Kehendak untuk berkuasa adalah dorongan yang mempengaruhi sekaligus membentuk apapun yang ada, sekaligus merupakan hasil dari semua proses-proses realitas itu sendiri. Semua ini terjadi tanpa ada satu sosok yang disebut sebagai pencipta, atau subyek agung. Semua ini adalah gerak realitas itu sendiri yang berjalan mekanis, tanpa pencipta dan tanpa arah.
Bagi Nietzsche dunia adalah sesuatu yang hampa. Dunia tak memiliki pencipta, namun bisa hadir dan berkembang dengan kekuatannya sendiri. Di dalam dunia semacam ini, tidak ada pengetahuan obyektif. Yang diperlukan untuk memperoleh pengetahuan adalah subyektivitas (subjectivity) dan kemampuan untuk menafsir (interpretation). Dua hal ini menurut Nietzsche lahir dari kehendak untuk berkuasa itu sendiri.

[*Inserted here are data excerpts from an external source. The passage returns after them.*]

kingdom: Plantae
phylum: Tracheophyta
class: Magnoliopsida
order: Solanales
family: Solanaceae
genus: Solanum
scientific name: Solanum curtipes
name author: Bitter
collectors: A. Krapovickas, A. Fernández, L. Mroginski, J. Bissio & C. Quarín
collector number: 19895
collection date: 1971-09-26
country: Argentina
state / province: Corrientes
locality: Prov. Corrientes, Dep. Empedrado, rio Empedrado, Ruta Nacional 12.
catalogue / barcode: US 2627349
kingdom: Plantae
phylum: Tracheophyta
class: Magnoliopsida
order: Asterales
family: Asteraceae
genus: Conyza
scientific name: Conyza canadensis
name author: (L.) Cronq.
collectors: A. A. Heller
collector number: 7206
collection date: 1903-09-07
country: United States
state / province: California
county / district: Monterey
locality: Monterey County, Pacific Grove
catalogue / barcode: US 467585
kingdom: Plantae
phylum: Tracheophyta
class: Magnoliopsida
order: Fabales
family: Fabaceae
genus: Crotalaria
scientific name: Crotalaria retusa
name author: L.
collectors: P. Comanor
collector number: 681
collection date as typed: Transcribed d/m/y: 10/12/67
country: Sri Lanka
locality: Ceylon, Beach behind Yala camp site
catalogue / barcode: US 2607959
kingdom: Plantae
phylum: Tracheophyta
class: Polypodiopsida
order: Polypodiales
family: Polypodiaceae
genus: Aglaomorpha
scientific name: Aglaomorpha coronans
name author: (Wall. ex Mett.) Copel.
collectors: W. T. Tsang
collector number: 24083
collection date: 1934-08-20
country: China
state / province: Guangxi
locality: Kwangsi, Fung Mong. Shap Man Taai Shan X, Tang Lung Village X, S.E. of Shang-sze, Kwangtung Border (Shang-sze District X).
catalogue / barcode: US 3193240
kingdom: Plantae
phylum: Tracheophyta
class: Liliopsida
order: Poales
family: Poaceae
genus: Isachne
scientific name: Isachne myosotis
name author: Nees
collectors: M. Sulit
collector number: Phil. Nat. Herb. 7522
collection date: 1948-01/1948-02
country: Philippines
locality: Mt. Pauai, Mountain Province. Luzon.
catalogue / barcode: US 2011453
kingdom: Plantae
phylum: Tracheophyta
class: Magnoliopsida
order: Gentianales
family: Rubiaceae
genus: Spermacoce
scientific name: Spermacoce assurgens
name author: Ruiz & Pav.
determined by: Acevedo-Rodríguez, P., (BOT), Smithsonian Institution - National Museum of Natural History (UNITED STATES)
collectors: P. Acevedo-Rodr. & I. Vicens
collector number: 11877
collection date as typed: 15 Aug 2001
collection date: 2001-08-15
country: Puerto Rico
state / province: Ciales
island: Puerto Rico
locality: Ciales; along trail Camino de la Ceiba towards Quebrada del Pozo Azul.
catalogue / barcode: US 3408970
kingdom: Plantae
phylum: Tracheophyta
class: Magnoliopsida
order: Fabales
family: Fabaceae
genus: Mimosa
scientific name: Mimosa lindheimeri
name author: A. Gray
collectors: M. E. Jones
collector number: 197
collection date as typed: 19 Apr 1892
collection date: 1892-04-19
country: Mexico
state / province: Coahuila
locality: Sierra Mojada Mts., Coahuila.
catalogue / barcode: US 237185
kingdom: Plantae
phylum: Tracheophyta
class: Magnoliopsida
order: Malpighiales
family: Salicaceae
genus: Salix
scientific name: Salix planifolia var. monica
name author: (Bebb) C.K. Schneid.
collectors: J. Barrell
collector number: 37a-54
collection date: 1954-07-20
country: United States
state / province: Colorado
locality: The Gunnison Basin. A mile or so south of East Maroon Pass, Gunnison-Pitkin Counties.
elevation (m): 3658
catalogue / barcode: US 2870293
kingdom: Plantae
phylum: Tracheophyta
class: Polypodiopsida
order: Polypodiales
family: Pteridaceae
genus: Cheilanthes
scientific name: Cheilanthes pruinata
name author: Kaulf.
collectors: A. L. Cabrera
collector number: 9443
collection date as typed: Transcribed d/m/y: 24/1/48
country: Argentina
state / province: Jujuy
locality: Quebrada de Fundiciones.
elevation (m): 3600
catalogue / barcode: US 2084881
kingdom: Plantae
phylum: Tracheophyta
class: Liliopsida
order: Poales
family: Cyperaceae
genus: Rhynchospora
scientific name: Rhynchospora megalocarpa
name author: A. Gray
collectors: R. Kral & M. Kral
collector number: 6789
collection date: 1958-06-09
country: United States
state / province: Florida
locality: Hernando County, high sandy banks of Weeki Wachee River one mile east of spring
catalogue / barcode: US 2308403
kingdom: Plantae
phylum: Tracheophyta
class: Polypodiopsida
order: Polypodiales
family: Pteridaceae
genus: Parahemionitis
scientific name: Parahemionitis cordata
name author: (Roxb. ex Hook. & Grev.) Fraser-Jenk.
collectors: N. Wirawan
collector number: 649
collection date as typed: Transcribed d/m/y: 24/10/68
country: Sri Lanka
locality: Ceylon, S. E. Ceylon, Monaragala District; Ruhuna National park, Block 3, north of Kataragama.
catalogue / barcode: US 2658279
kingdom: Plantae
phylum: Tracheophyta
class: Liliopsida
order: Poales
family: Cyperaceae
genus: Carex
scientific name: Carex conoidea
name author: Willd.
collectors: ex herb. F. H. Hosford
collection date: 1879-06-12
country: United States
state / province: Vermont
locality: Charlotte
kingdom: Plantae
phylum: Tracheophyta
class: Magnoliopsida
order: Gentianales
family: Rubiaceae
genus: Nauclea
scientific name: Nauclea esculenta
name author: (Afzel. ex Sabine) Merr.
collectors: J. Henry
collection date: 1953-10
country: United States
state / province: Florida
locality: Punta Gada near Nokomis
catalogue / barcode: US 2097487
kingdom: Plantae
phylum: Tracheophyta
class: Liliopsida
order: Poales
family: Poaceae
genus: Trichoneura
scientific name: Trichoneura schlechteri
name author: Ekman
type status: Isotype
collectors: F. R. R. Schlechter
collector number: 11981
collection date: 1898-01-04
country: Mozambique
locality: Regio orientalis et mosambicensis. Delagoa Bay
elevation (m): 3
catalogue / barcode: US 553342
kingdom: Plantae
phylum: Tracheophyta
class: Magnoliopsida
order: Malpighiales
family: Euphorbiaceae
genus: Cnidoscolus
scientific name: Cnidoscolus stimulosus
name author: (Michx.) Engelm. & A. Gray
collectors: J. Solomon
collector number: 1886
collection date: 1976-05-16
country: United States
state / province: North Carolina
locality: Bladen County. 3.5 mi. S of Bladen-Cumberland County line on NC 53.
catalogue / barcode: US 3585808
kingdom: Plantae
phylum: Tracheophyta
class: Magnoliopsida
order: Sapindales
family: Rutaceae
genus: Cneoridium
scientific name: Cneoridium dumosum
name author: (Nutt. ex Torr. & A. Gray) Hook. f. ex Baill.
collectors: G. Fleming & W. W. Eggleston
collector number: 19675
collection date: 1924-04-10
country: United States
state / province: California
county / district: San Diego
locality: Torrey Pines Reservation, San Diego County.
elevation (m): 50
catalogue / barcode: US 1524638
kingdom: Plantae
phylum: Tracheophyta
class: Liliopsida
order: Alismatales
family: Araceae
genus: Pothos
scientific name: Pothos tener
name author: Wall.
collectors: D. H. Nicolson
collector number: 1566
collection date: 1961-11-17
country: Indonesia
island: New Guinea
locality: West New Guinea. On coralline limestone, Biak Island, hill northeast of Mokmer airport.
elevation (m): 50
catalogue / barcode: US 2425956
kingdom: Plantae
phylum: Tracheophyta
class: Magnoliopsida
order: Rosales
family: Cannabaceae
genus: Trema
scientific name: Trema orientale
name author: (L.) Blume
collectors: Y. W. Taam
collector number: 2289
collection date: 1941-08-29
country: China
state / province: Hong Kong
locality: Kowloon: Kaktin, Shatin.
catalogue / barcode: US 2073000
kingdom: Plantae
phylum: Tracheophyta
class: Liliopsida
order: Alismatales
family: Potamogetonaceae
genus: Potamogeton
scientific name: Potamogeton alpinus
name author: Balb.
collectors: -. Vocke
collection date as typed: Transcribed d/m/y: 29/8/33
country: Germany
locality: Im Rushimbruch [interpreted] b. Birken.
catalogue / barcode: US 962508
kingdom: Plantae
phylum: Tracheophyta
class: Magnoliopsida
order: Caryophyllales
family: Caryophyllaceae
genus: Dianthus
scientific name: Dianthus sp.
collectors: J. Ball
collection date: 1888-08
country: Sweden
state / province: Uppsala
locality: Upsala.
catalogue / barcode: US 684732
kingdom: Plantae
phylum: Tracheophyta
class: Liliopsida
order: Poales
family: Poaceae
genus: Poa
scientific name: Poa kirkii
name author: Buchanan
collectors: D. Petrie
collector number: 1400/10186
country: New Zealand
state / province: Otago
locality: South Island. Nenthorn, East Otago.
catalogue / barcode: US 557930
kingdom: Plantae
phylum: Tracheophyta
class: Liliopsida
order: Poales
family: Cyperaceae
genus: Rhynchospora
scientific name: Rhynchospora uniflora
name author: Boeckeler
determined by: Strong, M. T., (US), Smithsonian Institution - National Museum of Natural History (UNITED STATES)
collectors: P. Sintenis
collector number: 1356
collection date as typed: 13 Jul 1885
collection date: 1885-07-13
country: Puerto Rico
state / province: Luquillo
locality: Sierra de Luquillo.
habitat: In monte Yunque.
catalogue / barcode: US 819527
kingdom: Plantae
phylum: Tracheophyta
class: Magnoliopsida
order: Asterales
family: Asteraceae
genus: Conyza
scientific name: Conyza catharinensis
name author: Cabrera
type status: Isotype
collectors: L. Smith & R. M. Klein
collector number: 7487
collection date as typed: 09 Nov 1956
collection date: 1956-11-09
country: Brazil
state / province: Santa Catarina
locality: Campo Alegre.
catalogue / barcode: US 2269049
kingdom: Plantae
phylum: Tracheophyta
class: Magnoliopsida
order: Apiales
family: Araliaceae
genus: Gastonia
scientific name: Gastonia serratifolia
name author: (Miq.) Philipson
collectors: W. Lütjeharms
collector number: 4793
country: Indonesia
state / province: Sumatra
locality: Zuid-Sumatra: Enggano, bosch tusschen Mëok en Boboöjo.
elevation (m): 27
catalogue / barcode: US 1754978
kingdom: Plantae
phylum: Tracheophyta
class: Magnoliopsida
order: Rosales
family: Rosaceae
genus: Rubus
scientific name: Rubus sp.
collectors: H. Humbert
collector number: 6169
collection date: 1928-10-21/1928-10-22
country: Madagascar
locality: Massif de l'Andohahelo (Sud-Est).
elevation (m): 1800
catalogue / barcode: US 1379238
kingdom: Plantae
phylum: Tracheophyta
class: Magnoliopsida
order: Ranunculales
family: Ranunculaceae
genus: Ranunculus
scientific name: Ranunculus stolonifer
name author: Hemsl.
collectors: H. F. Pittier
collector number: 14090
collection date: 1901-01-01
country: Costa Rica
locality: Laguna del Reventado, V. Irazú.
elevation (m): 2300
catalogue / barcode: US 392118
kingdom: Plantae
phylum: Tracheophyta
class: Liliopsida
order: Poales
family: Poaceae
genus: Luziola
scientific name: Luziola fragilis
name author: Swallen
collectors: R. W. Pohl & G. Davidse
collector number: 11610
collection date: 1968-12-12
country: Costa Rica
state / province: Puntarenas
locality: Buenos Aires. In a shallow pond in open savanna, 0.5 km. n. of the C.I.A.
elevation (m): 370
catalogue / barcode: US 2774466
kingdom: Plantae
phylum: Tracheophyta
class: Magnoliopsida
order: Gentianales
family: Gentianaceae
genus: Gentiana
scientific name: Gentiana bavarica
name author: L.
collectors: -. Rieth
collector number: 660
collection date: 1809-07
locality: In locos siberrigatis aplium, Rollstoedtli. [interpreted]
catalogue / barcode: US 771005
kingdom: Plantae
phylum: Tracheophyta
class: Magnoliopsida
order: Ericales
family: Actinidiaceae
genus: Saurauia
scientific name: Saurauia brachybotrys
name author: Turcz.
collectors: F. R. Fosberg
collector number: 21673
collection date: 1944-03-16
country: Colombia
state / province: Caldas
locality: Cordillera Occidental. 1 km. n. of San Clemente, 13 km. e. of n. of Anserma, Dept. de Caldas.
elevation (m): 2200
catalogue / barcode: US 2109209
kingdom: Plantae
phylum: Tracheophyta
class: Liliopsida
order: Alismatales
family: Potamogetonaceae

Dengan subyektivitas dan kemampuan untuk menafsir, manusia bisa melihat hubungan sebab akibat (causality) di dalam dunia. Dengan dua kemampuan ini, manusia bisa menempatkan diri, sekaligus menempatkan benda-benda yang ada di dalam dunia pada tempat yang semestinya. Kehendak untuk berkuasa mendorong manusia untuk menjadi subyek yang aktif di dalam menjalani hidup, sekaligus menjadi penafsir dunia yang memberi makna (meaning) atasnya. Dengan kehendak untuk berkuasa, manusia bisa menciptakan dan menata dunia. Dalam arti ini dunia adalah tempat yang bukan-manusia (inhuman). Dunia menjadi bermakna karena manusia, dengan subyektivitas serta kemampuannya menafsir, memberinya makna, dan menjadikannya “manusiawi” (human).
Nietzsche terkenal sebagai filsuf yang melihat dunia secara positif. Ia menyarankan supaya kita memeluk dunia, dengan segala aspeknya, dan merayakan kehidupan. Dunia dan kehidupan adalah suatu permainan yang tidak memiliki kebenaran, tidak memiliki awal, serta selalu terbuka untuk dimaknai dan ditafsirkan. Dunia bukanlah melulu milik manusia untuk dikuasai dan digunakan, melainkan memiliki nilai pada dirinya sendiri. Dengan kata lain dunia memiliki nilai kosmik, dan tak semata antropomorfik. Manusia harus belajar melihat alam tidak melulu dari kaca matanya sendiri, tetapi juga dari kaca mata alam itu sendiri. Dari kaca mata alam, kehidupan ini sendiri adalah kehendak untuk berkuasa. Maka kehendak berkuasa adalah “afirmasi yang penuh suka cita pada hidup itu sendiri.” Hidup memang tak bertujuan dan tak memiliki nilai. Namun manusia diminta untuk menerima dan merayakannya sepenuh hati.